**What is required:** Could every line of the data be printed exactly as it reads?
-- Given information follows --
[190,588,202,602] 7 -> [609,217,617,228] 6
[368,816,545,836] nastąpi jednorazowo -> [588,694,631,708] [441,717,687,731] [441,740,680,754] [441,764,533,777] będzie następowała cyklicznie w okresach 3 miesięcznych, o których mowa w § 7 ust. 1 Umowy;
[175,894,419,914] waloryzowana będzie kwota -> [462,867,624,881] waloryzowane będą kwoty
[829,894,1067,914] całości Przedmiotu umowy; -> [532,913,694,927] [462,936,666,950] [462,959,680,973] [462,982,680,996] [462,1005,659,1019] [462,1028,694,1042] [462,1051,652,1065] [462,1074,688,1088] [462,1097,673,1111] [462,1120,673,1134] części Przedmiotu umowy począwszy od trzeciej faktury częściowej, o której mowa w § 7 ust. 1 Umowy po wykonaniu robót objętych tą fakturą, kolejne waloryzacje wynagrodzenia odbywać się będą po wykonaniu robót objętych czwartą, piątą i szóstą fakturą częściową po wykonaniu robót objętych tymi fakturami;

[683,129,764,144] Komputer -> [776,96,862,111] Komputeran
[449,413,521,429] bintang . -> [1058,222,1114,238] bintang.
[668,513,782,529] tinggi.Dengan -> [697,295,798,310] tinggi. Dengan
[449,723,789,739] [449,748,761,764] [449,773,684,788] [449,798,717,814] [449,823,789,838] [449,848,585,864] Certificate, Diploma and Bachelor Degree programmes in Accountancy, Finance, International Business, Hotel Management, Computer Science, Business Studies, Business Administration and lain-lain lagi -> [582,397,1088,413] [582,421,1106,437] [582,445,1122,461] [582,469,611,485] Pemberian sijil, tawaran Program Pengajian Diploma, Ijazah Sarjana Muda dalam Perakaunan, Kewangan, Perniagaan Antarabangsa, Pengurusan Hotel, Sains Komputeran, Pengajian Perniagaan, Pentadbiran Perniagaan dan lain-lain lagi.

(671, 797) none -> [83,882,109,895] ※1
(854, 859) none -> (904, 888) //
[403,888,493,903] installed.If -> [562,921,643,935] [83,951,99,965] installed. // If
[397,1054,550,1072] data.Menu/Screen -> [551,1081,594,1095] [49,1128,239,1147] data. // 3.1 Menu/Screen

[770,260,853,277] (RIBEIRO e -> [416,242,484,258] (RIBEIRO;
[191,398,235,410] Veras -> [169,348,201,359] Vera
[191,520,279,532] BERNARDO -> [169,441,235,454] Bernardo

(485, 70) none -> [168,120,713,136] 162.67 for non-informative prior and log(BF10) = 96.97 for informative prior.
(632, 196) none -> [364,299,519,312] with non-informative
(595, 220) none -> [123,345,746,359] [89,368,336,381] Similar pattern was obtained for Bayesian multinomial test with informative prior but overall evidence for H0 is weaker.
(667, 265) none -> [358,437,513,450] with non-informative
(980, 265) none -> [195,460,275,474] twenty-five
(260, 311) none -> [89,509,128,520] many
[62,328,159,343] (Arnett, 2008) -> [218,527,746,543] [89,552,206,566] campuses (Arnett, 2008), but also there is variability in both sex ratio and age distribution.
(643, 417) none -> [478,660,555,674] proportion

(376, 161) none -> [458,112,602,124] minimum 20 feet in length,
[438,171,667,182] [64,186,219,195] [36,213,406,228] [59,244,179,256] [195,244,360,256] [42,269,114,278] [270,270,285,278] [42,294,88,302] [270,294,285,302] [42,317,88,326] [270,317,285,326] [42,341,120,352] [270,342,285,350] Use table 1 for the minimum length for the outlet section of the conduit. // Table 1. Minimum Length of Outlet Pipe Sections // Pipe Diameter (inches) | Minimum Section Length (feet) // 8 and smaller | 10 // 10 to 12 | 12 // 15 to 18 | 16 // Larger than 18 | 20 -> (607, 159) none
-- Given information concluded --
**Your solution:**
[190,588,202,602] 7 -> [609,217,617,228] 6
[368,816,545,836] nastąpi jednorazowo -> [588,694,631,708] [441,717,687,731] [441,740,680,754] [441,764,533,777] będzie następowała cyklicznie w okresach 3 miesięcznych, o których mowa w § 7 ust. 1 Umowy;
[175,894,419,914] waloryzowana będzie kwota -> [462,867,624,881] waloryzowane będą kwoty
[829,894,1067,914] całości Przedmiotu umowy; -> [532,913,694,927] [462,936,666,950] [462,959,680,973] [462,982,680,996] [462,1005,659,1019] [462,1028,694,1042] [462,1051,652,1065] [462,1074,688,1088] [462,1097,673,1111] [462,1120,673,1134] części Przedmiotu umowy począwszy od trzeciej faktury częściowej, o której mowa w § 7 ust. 1 Umowy po wykonaniu robót objętych tą fakturą, kolejne waloryzacje wynagrodzenia odbywać się będą po wykonaniu robót objętych czwartą, piątą i szóstą fakturą częściową po wykonaniu robót objętych tymi fakturami;

[683,129,764,144] Komputer -> [776,96,862,111] Komputeran
[449,413,521,429] bintang . -> [1058,222,1114,238] bintang.
[668,513,782,529] tinggi.Dengan -> [697,295,798,310] tinggi. Dengan
[449,723,789,739] [449,748,761,764] [449,773,684,788] [449,798,717,814] [449,823,789,838] [449,848,585,864] Certificate, Diploma and Bachelor Degree programmes in Accountancy, Finance, International Business, Hotel Management, Computer Science, Business Studies, Business Administration and lain-lain lagi -> [582,397,1088,413] [582,421,1106,437] [582,445,1122,461] [582,469,611,485] Pemberian sijil, tawaran Program Pengajian Diploma, Ijazah Sarjana Muda dalam Perakaunan, Kewangan, Perniagaan Antarabangsa, Pengurusan Hotel, Sains Komputeran, Pengajian Perniagaan, Pentadbiran Perniagaan dan lain-lain lagi.

(671, 797) none -> [83,882,109,895] ※1
(854, 859) none -> (904, 888) //
[403,888,493,903] installed.If -> [562,921,643,935] [83,951,99,965] installed. // If
[397,1054,550,1072] data.Menu/Screen -> [551,1081,594,1095] [49,1128,239,1147] data. // 3.1 Menu/Screen

[770,260,853,277] (RIBEIRO e -> [416,242,484,258] (RIBEIRO;
[191,398,235,410] Veras -> [169,348,201,359] Vera
[191,520,279,532] BERNARDO -> [169,441,235,454] Bernardo

(485, 70) none -> [168,120,713,136] 162.67 for non-informative prior and log(BF10) = 96.97 for informative prior.
(632, 196) none -> [364,299,519,312] with non-informative
(595, 220) none -> [123,345,746,359] [89,368,336,381] Similar pattern was obtained for Bayesian multinomial test with informative prior but overall evidence for H0 is weaker.
(667, 265) none -> [358,437,513,450] with non-informative
(980, 265) none -> [195,460,275,474] twenty-five
(260, 311) none -> [89,509,128,520] many
[62,328,159,343] (Arnett, 2008) -> [218,527,746,543] [89,552,206,566] campuses (Arnett, 2008), but also there is variability in both sex ratio and age distribution.
(643, 417) none -> [478,660,555,674] proportion

(376, 161) none -> [458,112,602,124] minimum 20 feet in length,
[438,171,667,182] [64,186,219,195] [36,213,406,228] [59,244,179,256] [195,244,360,256] [42,269,114,278] [270,270,285,278] [42,294,88,302] [270,294,285,302] [42,317,88,326] [270,317,285,326] [42,341,120,352] [270,342,285,350] Use table 1 for the minimum length for the outlet section of the conduit. // Table 1. Minimum Length of Outlet Pipe Sections // Pipe Diameter (inches) | Minimum Section Length (feet) // 8 and smaller | 10 // 10 to 12 | 12 // 15 to 18 | 16 // Larger than 18 | 20 -> (607, 159) none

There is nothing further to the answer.